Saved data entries
* * * *

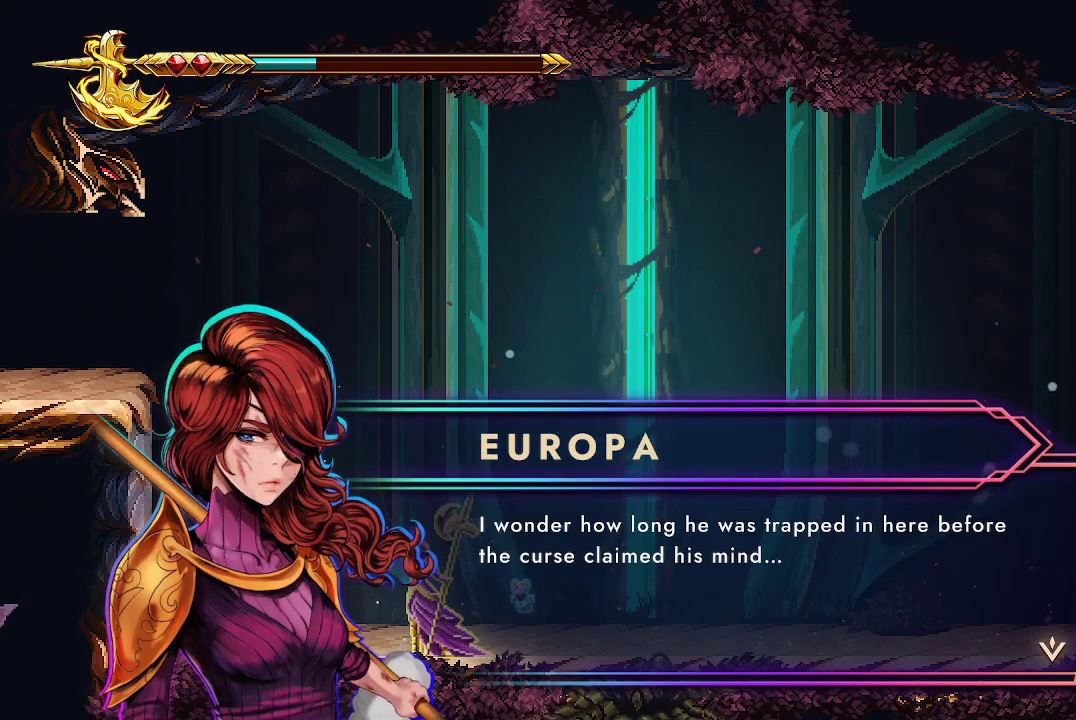
{"buttons": [], "left_stick": "center", "right_stick": "center", "events": [[133, "A", "down"], [200, "A", "up"]]}
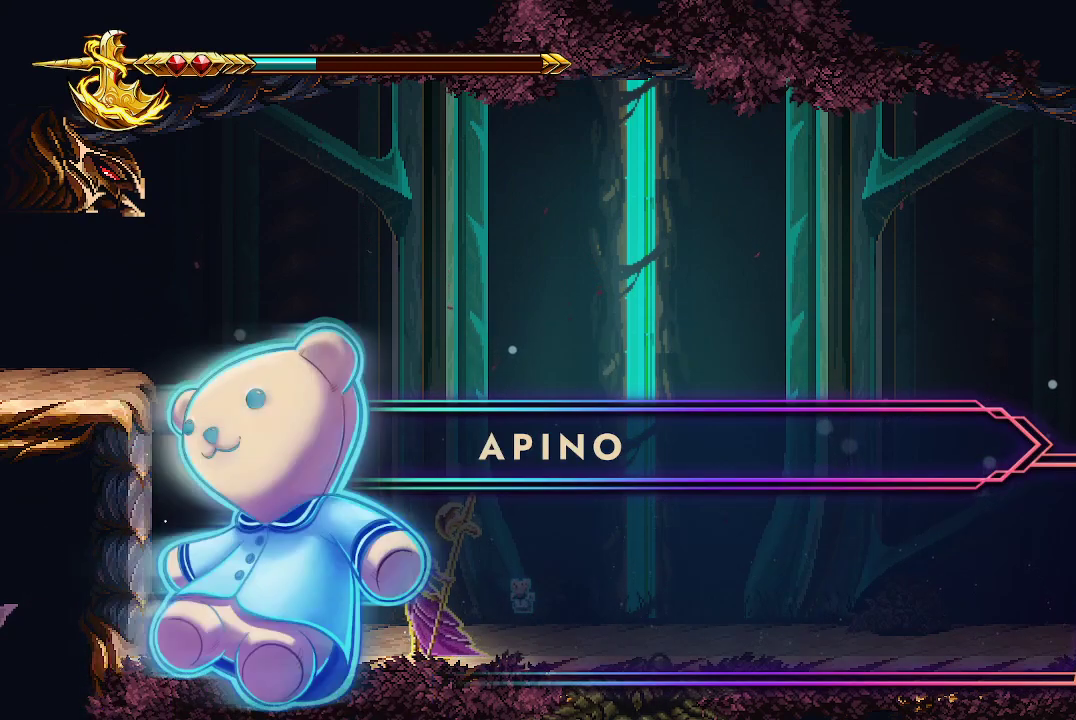
{"buttons": [], "left_stick": "center", "right_stick": "center", "events": []}
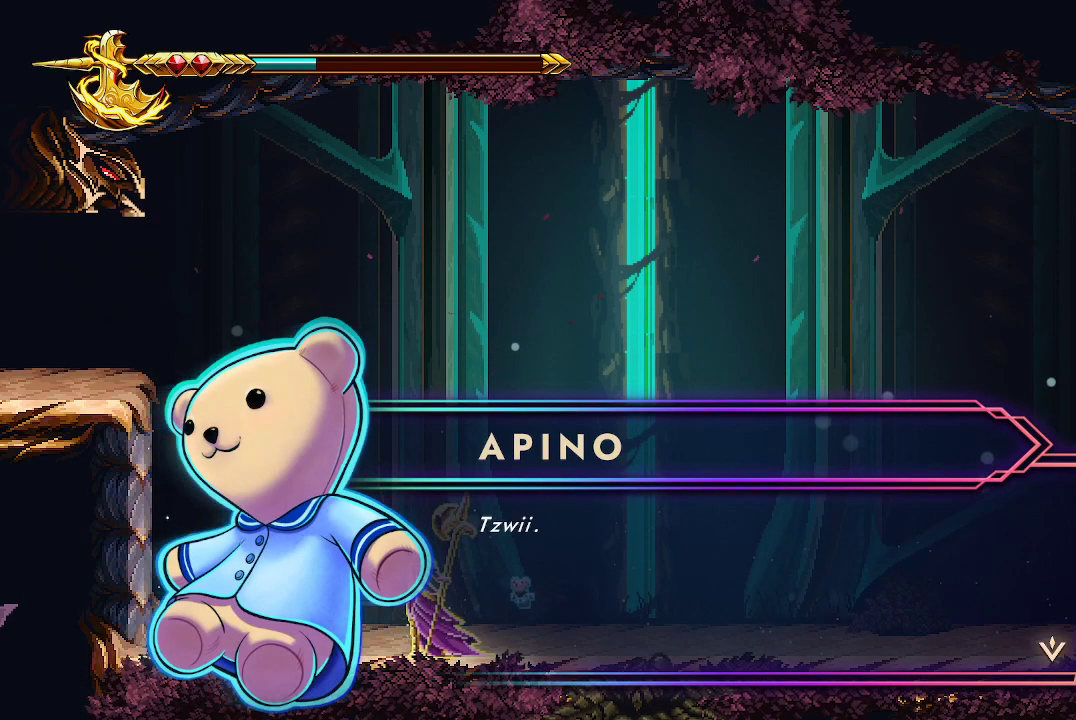
{"buttons": ["A"], "left_stick": "center", "right_stick": "center", "events": [[500, "A", "down"]]}
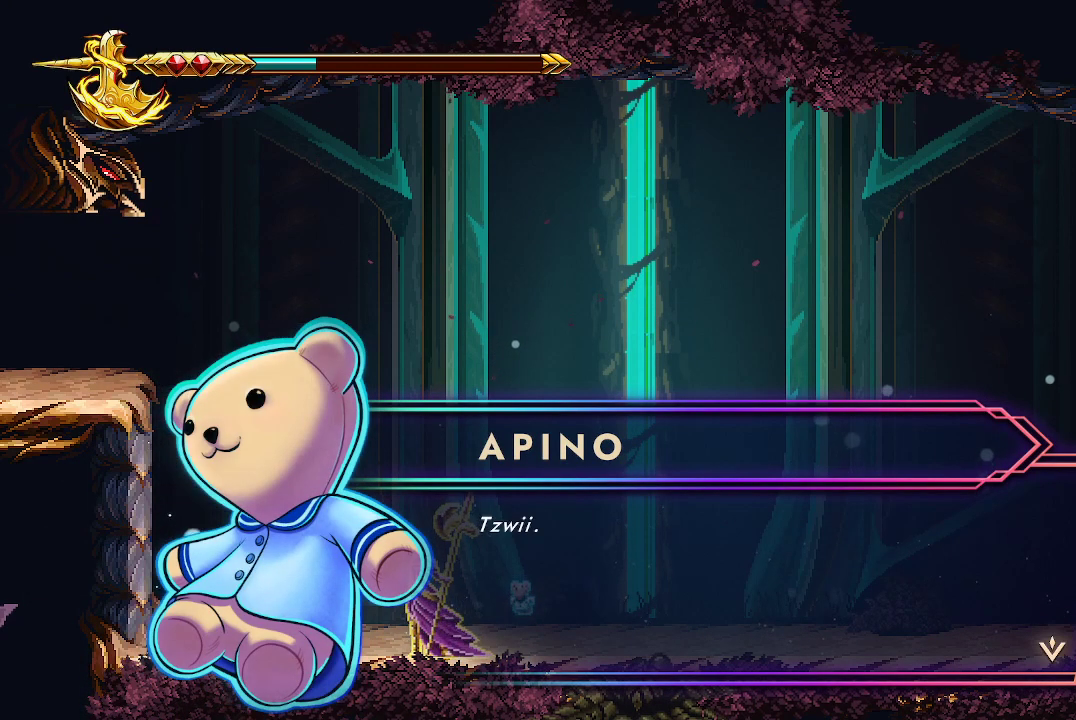
{"buttons": [], "left_stick": "center", "right_stick": "center", "events": [[100, "A", "up"]]}
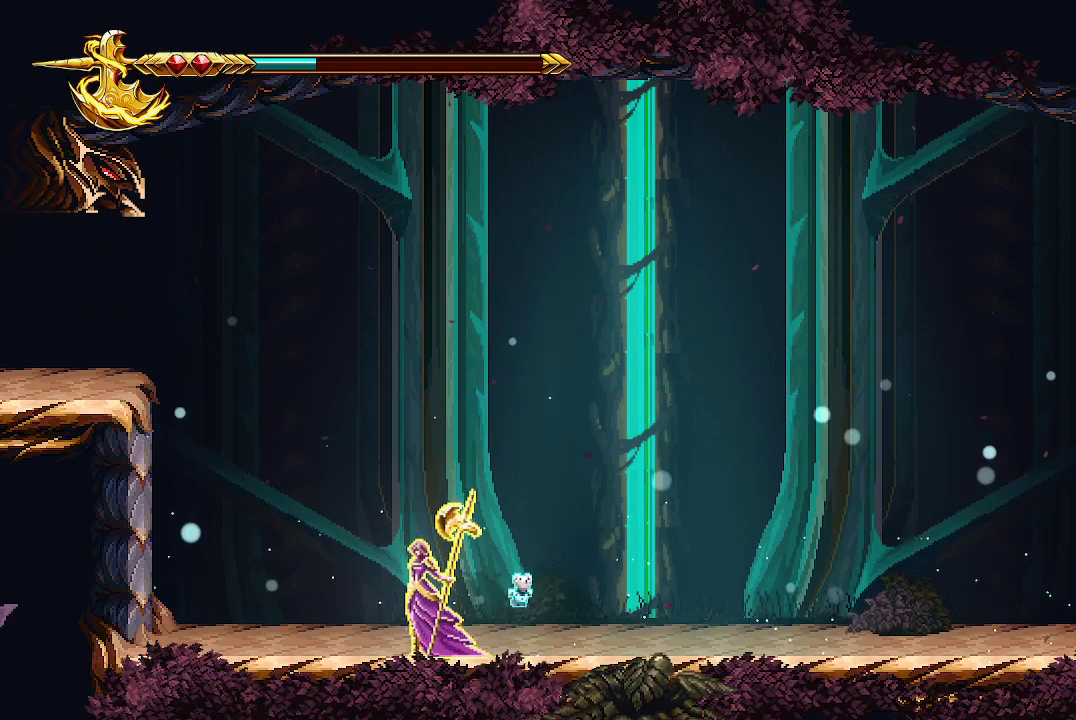
{"buttons": [], "left_stick": "right", "right_stick": "center", "events": [[33, "left_stick", "right"]]}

* * * *

## WHAT YOU HAVE TO DO
Return every line above verbatim, pictures excluded.

## SOLUTION TO THIS TASK
{"buttons": [], "left_stick": "center", "right_stick": "center", "events": [[133, "A", "down"], [200, "A", "up"]]}
{"buttons": [], "left_stick": "center", "right_stick": "center", "events": []}
{"buttons": ["A"], "left_stick": "center", "right_stick": "center", "events": [[500, "A", "down"]]}
{"buttons": [], "left_stick": "center", "right_stick": "center", "events": [[100, "A", "up"]]}
{"buttons": [], "left_stick": "right", "right_stick": "center", "events": [[33, "left_stick", "right"]]}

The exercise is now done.